Firmer types of tofu can be cut into cubes or crumbled like cheese. You can saute tofu plain to achieve a crisp browned exterior, or marinate tofu to infuse it with flavor.
Is Tofu Good for You?
Generally speaking, yes. Tofu is a nutrient-rich staple in diets around the world. It’s a great source of protein, fiber, iron and calcium, as well as being low in fat and cholesterol-free. It’s thought that tofu can also help protect against certain cancers and benefit your heart.
But soy doesn’t have the greatest reputation—no matter how it’s being consumed. While there is no solid conclusion regarding the health drawbacks of soy or GMOs, we suggest opting for organic, non-GMO tofu whenever possible and chatting with your doctor or a nutritionist if you’re concerned.
Tofu Nutritional Breakdown
According to our sister site The Healthy, a single serving of tofu (1.2 cups) contains:
Total fat: 5.9 g
Saturated fat: 0.9 g
Cholesterol: 0 mg
Carbohydrate: 2.3 g
Dietary fiber: 0.4
Protein: 10 g
Sodium: 8.7 mg
How to Cook with Tofu
Think of tofu as a sponge. It’s a blank canvas that soaks up sauces and spices, making it extremely versatile. When learning how to cook tofu, it’s crucial to remember that different types of tofu are cooked differently.
Tofu is generally packed in water to preserve its freshness, but the soft soy can soak up a lot of excess moisture. For silken tofu, that’s not generally an issue. But if you cook medium or firm tofu straight from the package, it will remain stubbornly soggy and pale, and won’t absorb as much flavor. Luckily, there’s a simple trick to expel excess water and ensure tofu browns well: Press the tofu. Skipping this step is a common mistake when cooking tofu, and it may make the difference between enjoying tofu and disliking it.

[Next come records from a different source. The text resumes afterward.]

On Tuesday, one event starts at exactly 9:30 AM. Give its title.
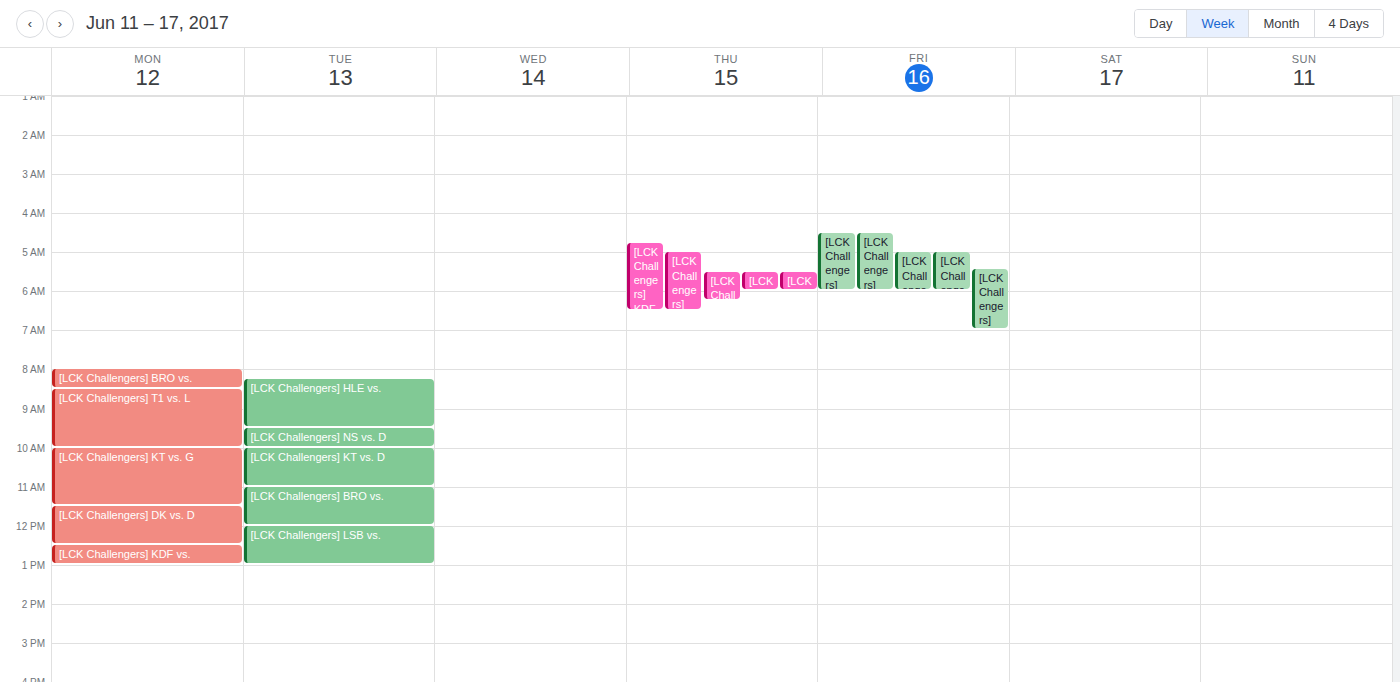
"[LCK Challengers] NS vs. D"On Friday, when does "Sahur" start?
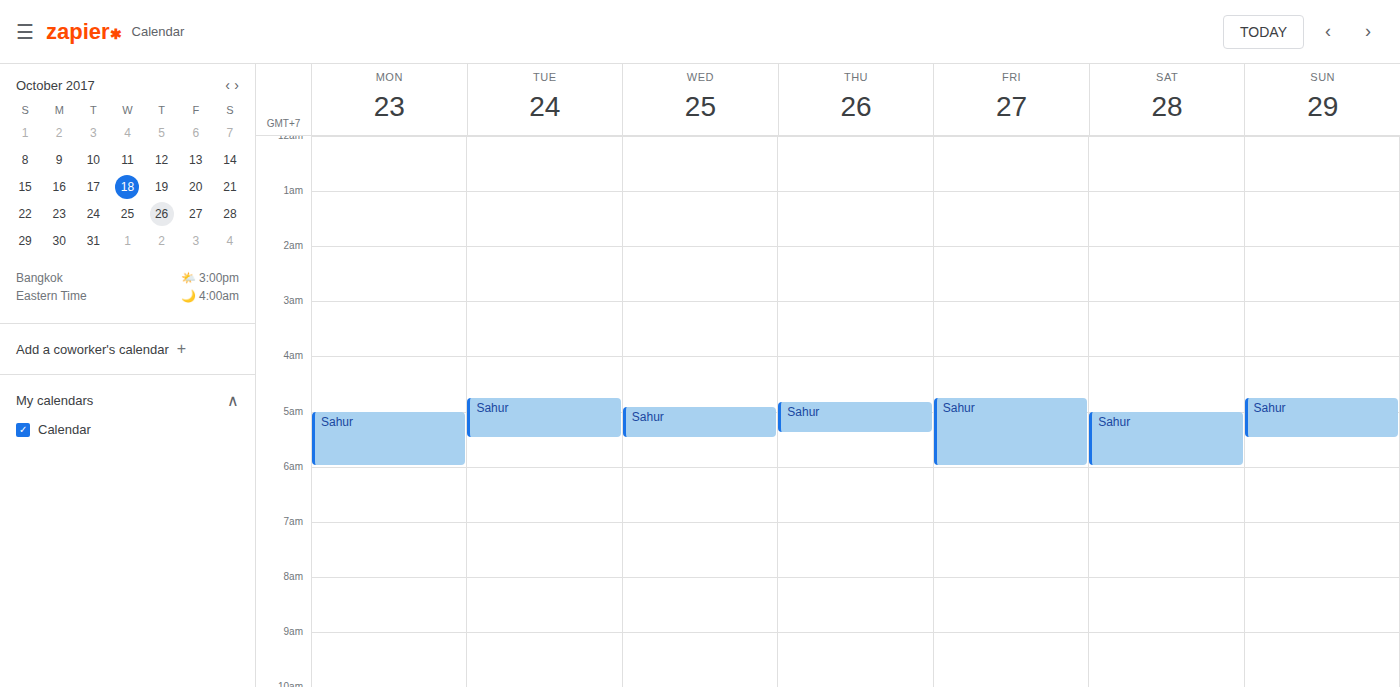
4:45 AMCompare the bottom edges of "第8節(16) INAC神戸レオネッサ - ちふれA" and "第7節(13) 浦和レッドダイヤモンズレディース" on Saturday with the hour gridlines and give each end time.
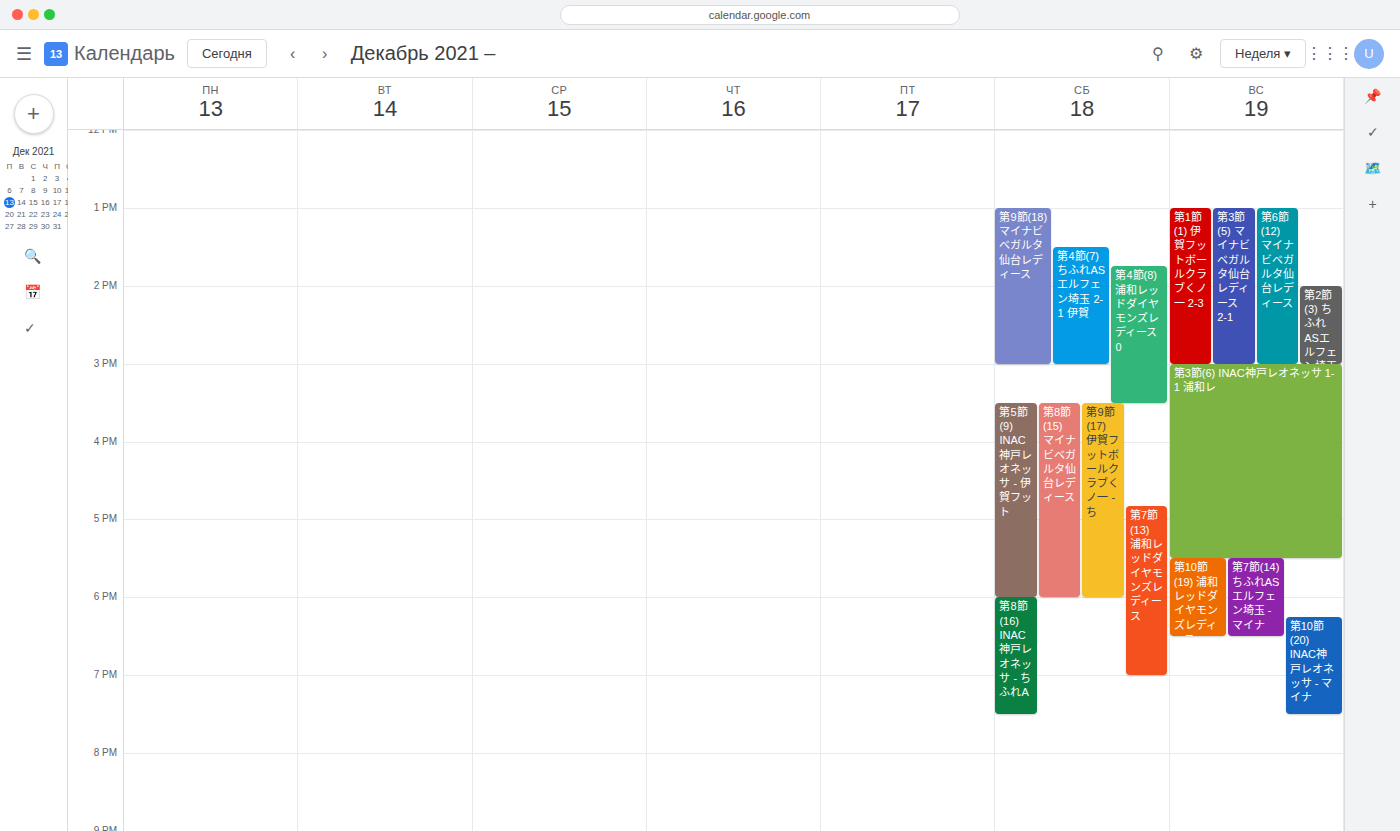
"第8節(16) INAC神戸レオネッサ - ちふれA": 7:30 PM, halfway between the 7 PM and 8 PM lines. "第7節(13) 浦和レッドダイヤモンズレディース": 7:00 PM, exactly on the 7 PM line.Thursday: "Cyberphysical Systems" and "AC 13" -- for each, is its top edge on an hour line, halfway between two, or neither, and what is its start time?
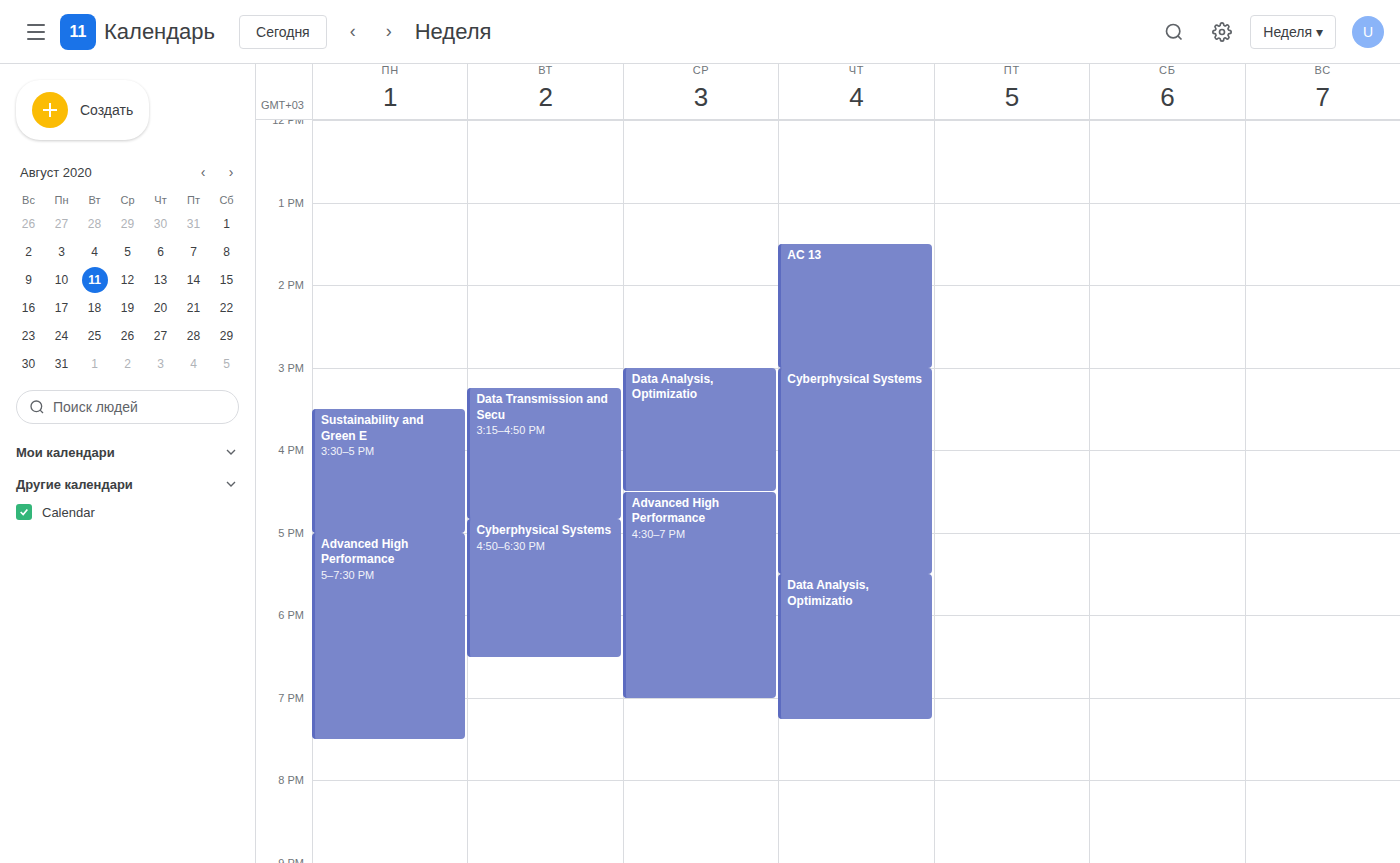
"Cyberphysical Systems": 3:00 PM, exactly on the 3 PM line. "AC 13": 1:30 PM, halfway between the 1 PM and 2 PM lines.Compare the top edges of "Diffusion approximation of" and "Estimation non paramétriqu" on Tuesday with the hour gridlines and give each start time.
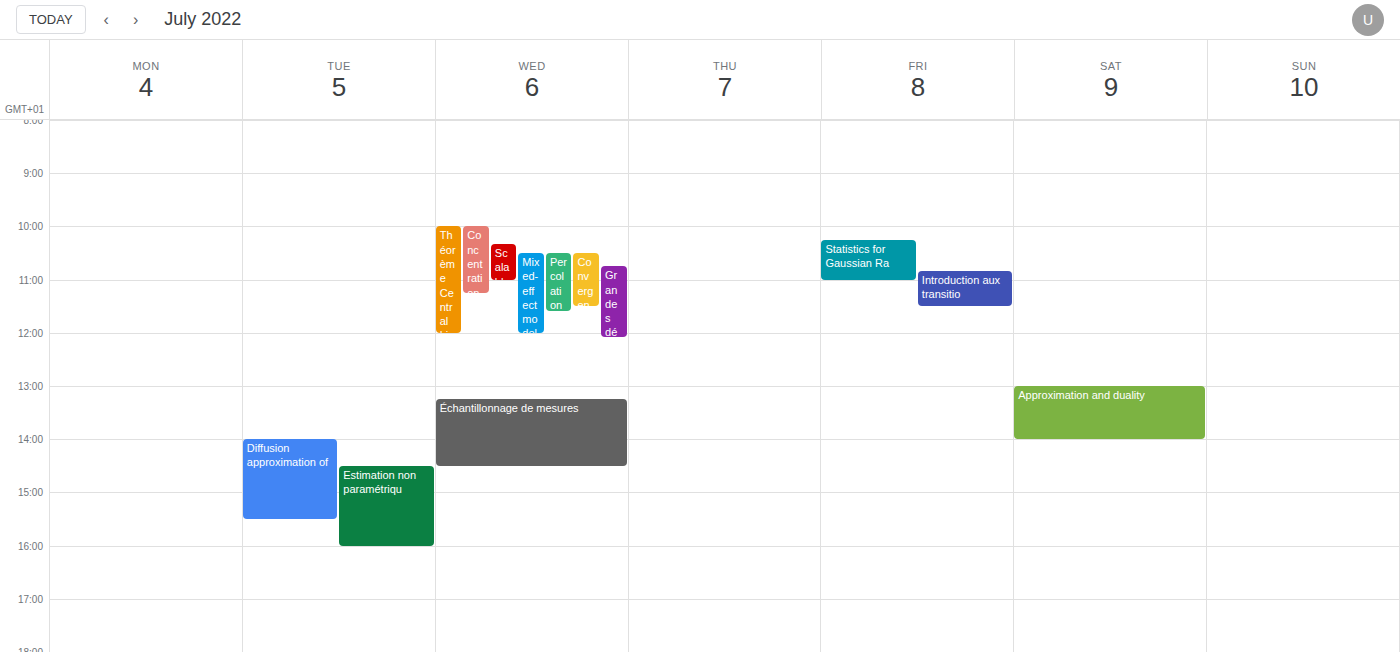
"Diffusion approximation of": 2:00 PM, exactly on the 2 PM line. "Estimation non paramétriqu": 2:30 PM, halfway between the 2 PM and 3 PM lines.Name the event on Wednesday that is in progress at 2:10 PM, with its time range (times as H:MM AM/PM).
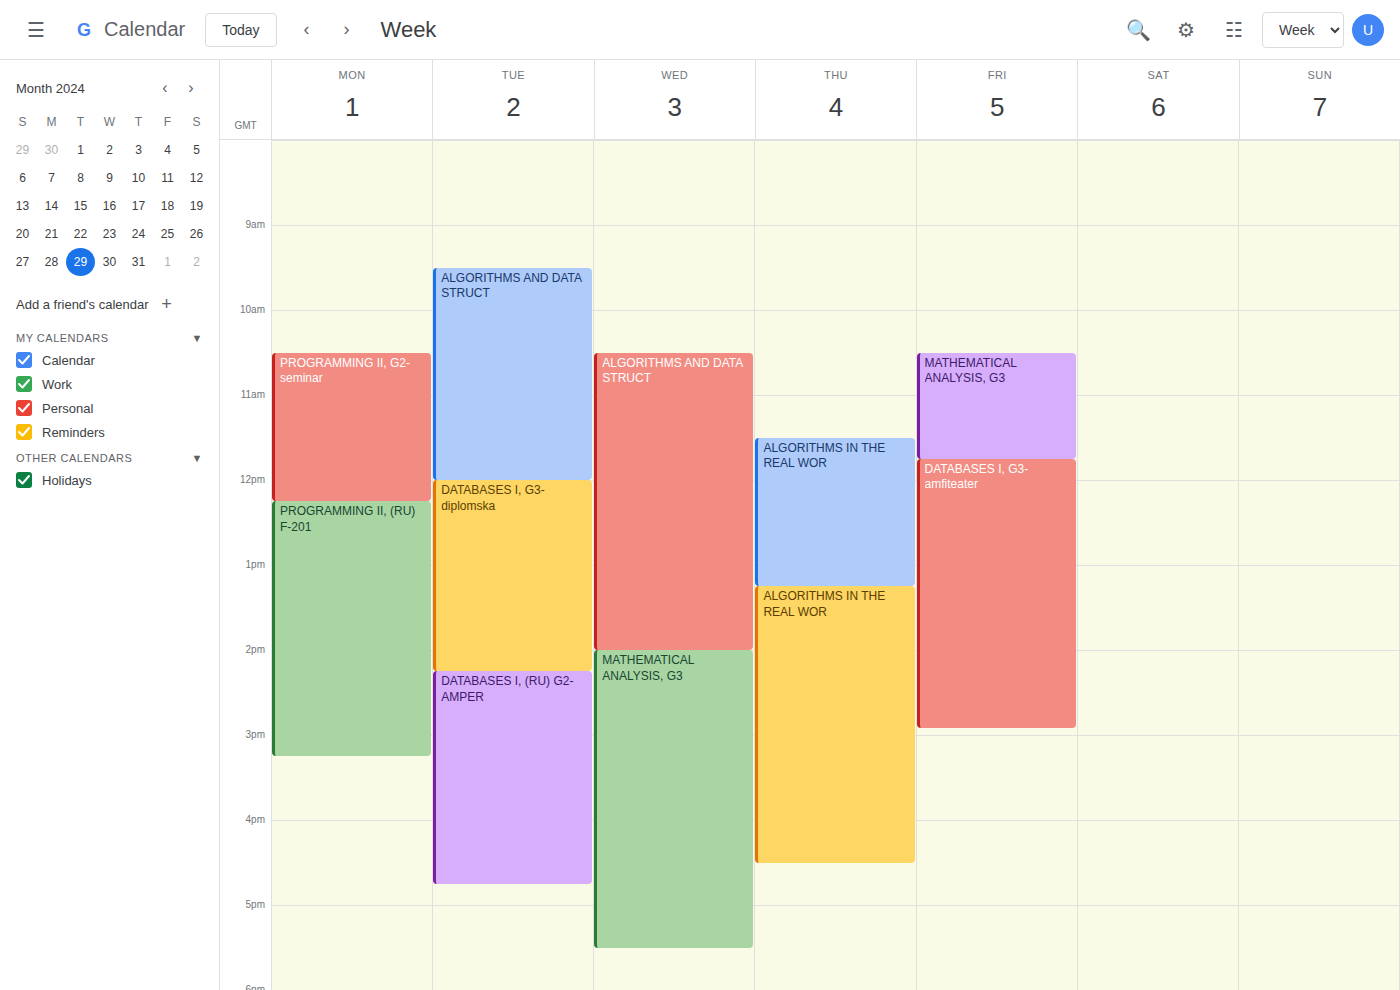
"MATHEMATICAL ANALYSIS, G3", 2:00 PM to 5:30 PM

To press tofu, remove it from the package and put it on a cutting board lined with a paper towel. Top with another paper towel and then another cutting board or flat, sturdy surface. Set a heavy cast-iron pot or a few thick cookbooks on top. The weight will help squeeze liquid from the tofu. Leave it for about 15 or 20 minutes. Discard the wet paper towels and drain any excess water. The tofu is now ready to use in your recipe.
Tofu Recipes to Try at Home
Our most popular tofu recipes showcase the flexibility of this ingredient:
- Pair tofu with fresh veggies in a tasty Brussels sprouts stir-fry.
- Substitute tofu for chicken in these spicy Buffalo tofu wraps.
- Craving comfort food? You can’t go wrong with a tofu and vegetable potpie.
- Put silken tofu to work in this creamy mushroom soup.
- Sneak secret ingredient tofu into banana nut bread.
- Try an easy “better than egg” salad for lunch.
- Cube tofu and stir it into any curry recipe.
Where to Buy Tofu
You can pick up tofu along with your other plant-based groceries. Tofu can be found at specialty stores, like local co-ops and vegan shops, but it should be readily available at your supermarket, too. Tofu is often shelved in the produce section or in a natural foods section of the store. It’s typically refrigerated, but there are a few shelf-stable varieties as well.
When buying tofu, check that the package is heavy. Refrigerated tofu is stored in water, so if your container feels light, it’s likely been damaged during transport. Then check the date to ensure your tofu is fresh.
Here are some of our favorite brands to look for:
- Nasoya: A go-to name brand, Nasoya tofu is both organic and verified non-GMO.
- Trader Joe’s: Your local TJ’s carries a wide variety of tofu, including organic and high protein.
- Simple Soyman: Handmade in Milwaukee, you can rest easy knowing this brand’s tofu is, well, simple.
For the best (and often freshest) selection, check out an Asian market near you.